# WORK TASK
The lines to be extracted run from the start of the listing through the line containing "[564,1105,680,1121] in this"; copy them exactly and nothing else.

Start of MATERIAL PROVIDED

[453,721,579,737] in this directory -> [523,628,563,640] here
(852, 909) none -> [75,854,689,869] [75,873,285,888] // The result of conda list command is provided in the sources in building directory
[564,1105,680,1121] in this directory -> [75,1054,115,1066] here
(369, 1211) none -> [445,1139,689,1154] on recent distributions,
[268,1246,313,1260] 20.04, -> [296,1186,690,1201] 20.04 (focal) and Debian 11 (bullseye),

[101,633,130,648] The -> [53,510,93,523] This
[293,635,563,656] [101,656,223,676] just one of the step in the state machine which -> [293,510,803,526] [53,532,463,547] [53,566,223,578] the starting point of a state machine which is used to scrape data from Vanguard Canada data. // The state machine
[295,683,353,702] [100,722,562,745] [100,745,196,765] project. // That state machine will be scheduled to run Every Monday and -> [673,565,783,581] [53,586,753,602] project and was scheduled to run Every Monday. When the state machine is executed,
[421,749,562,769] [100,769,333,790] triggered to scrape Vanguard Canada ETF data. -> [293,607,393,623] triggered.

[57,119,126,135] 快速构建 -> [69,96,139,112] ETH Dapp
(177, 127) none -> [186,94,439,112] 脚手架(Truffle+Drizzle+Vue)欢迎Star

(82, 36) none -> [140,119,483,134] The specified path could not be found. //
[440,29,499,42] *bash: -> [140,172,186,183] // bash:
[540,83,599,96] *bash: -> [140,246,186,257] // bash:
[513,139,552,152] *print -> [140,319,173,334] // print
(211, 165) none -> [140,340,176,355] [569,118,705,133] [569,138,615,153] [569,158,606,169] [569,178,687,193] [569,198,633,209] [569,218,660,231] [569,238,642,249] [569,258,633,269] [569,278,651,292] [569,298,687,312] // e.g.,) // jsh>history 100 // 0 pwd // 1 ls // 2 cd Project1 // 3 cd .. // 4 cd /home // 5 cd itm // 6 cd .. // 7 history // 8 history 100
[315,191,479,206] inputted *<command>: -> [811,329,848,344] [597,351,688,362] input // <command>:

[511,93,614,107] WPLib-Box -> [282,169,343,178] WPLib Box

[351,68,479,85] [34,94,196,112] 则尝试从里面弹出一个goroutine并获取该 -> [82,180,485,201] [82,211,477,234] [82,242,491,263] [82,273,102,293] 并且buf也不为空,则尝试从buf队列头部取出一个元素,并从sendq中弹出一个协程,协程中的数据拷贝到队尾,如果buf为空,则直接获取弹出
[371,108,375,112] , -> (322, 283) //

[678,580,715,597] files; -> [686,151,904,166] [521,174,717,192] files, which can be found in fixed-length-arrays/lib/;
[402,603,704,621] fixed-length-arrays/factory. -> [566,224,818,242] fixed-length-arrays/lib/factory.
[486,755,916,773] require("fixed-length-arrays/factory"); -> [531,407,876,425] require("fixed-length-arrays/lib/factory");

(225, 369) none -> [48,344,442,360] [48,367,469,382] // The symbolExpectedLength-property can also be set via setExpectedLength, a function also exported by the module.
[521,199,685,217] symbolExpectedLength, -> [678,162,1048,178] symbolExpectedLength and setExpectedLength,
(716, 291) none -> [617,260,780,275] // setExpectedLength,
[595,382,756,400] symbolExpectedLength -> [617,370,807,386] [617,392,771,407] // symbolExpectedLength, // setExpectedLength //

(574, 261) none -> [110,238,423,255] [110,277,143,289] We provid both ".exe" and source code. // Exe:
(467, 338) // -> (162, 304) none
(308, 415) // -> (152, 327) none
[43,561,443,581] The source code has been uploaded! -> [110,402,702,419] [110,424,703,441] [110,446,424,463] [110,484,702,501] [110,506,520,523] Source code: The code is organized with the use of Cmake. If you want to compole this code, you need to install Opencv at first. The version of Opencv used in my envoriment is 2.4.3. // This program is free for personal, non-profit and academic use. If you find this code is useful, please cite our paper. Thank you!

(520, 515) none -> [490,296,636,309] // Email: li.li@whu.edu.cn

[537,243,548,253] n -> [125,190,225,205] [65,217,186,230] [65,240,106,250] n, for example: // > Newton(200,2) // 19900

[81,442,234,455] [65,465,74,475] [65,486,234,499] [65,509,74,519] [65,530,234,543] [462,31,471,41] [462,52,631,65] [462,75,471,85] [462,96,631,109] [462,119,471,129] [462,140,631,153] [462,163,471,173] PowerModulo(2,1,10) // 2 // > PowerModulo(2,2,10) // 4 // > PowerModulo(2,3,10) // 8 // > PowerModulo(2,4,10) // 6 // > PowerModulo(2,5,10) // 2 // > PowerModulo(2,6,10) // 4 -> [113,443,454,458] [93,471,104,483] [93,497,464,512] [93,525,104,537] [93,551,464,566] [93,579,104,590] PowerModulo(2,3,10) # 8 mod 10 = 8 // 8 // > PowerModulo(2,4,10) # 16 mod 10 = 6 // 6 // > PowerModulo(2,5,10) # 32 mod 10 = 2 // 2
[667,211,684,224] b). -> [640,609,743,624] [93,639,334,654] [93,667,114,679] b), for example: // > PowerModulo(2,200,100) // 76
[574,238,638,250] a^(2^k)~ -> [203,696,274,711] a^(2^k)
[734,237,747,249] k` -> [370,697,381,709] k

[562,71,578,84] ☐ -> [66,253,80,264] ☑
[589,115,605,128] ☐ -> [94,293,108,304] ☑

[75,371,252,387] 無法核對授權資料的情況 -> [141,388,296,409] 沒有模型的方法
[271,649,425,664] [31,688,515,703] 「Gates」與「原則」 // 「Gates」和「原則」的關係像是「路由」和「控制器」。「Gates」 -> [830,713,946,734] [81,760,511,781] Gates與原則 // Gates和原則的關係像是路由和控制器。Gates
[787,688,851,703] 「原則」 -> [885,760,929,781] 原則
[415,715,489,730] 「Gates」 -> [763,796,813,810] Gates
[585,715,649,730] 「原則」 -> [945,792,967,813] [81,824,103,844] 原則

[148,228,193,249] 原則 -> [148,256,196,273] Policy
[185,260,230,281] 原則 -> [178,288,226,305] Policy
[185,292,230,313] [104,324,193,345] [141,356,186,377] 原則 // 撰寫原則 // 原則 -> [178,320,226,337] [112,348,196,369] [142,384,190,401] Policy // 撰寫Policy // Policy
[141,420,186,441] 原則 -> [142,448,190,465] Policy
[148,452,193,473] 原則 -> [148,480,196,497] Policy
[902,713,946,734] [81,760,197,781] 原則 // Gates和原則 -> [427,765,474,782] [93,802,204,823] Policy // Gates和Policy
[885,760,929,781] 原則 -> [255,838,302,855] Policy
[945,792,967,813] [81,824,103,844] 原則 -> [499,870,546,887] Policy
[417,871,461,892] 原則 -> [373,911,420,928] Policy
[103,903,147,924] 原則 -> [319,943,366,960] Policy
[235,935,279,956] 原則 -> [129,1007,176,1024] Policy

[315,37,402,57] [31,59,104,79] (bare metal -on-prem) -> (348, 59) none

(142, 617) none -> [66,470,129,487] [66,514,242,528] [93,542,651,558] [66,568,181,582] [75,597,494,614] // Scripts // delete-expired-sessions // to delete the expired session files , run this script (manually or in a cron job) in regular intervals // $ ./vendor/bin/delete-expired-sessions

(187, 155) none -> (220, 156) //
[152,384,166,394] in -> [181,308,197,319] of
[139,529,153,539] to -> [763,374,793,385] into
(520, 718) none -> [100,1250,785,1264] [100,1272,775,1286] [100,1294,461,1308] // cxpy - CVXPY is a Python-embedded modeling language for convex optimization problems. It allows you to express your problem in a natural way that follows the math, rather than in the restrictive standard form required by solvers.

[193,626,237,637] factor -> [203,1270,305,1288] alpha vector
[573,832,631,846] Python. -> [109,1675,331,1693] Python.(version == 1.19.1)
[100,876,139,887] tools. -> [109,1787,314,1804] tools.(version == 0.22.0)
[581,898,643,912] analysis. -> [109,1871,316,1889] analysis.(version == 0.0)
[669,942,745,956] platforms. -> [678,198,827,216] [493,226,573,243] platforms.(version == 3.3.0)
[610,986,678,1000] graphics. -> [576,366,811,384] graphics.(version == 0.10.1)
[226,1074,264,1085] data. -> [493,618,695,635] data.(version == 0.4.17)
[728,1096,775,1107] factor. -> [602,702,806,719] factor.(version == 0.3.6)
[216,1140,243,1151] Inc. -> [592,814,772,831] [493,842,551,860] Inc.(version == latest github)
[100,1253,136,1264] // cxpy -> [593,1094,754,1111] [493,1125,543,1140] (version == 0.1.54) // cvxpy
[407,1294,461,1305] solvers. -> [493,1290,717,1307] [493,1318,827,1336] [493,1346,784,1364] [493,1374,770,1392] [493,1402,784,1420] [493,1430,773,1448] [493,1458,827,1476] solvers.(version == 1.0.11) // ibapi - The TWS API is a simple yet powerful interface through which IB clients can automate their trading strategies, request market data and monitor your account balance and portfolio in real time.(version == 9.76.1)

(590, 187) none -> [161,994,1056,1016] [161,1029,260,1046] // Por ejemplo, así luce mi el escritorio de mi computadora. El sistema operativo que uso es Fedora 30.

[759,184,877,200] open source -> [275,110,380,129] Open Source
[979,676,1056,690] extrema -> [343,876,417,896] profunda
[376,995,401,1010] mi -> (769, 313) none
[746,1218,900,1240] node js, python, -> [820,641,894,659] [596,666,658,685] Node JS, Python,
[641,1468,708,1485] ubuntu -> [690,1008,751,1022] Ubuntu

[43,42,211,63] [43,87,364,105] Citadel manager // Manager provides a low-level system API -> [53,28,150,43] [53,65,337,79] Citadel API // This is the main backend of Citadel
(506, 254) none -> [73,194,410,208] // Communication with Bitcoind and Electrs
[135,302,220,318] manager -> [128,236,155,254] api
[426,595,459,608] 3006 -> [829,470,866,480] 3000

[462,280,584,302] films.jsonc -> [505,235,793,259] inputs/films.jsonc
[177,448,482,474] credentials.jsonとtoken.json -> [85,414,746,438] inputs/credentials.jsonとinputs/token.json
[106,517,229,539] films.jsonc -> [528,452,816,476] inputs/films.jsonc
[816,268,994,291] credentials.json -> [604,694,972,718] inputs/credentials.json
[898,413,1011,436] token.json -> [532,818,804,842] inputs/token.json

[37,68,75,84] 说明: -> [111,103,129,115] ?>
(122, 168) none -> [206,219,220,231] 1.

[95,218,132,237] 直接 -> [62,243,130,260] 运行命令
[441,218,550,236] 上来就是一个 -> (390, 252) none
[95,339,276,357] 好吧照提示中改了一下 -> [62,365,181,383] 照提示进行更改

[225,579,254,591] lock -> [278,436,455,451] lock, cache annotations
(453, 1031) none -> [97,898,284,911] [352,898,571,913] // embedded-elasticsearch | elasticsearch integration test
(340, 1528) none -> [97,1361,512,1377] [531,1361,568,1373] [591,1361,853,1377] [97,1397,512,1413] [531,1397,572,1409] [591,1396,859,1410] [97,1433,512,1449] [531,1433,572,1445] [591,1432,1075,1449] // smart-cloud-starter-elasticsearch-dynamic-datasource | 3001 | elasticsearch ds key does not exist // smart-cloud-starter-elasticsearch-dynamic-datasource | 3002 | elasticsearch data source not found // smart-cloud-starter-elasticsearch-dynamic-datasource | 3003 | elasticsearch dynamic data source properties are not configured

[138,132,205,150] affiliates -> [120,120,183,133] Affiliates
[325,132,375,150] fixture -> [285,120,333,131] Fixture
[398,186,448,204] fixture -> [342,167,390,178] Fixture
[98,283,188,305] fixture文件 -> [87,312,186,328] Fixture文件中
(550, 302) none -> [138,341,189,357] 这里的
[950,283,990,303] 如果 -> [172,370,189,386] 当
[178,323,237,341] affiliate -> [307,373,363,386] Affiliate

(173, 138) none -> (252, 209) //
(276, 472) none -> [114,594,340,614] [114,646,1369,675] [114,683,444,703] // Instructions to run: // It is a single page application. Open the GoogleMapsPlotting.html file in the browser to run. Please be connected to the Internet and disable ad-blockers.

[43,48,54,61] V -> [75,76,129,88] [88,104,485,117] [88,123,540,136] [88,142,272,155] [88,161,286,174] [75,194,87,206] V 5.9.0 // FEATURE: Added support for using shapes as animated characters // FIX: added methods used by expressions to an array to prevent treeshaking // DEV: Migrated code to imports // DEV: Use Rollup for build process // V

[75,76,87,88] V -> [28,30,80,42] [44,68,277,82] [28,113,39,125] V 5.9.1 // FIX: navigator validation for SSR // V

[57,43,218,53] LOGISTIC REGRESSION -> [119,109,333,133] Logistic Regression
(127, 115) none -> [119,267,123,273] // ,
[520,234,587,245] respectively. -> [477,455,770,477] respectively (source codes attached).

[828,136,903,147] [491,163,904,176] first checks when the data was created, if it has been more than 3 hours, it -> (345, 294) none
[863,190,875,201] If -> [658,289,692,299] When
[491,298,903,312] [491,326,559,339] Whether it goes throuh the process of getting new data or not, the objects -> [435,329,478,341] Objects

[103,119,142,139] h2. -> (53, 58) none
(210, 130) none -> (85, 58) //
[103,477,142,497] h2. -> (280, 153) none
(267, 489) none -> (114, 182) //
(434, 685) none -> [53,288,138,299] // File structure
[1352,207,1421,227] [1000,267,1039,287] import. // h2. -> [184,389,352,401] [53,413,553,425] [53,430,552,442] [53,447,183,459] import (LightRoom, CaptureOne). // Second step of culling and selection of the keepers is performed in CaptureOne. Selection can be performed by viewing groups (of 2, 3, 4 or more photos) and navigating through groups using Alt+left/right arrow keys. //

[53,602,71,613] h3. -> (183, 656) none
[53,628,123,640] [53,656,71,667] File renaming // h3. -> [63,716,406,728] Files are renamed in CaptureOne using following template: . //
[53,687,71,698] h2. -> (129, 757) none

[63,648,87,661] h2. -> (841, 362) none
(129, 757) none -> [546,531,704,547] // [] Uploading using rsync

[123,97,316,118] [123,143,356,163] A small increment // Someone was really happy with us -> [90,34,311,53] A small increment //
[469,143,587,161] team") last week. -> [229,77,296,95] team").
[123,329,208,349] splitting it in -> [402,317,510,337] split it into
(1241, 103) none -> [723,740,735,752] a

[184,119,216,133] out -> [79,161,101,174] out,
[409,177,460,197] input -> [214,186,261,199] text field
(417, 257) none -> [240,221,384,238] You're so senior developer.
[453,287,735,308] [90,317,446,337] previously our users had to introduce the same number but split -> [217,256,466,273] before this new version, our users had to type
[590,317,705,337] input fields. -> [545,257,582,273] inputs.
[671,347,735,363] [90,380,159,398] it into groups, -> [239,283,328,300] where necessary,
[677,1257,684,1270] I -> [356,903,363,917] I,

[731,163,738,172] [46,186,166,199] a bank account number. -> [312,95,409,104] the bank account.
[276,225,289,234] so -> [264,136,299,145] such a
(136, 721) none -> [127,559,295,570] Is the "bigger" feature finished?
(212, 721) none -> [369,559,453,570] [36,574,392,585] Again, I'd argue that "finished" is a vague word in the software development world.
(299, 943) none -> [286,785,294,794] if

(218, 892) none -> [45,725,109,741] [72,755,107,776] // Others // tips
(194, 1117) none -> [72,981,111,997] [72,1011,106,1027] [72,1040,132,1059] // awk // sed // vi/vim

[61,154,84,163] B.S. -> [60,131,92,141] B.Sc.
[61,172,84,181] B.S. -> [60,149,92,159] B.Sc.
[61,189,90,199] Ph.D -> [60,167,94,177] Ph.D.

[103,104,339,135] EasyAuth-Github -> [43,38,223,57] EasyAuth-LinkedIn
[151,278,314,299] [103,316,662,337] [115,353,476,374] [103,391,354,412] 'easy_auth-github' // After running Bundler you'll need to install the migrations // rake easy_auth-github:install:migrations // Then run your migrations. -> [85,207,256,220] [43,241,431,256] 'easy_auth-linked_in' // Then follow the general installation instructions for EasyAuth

End of MATERIAL PROVIDED

# TASK SOLUTION
[453,721,579,737] in this directory -> [523,628,563,640] here
(852, 909) none -> [75,854,689,869] [75,873,285,888] // The result of conda list command is provided in the sources in building directory
[564,1105,680,1121] in this directory -> [75,1054,115,1066] here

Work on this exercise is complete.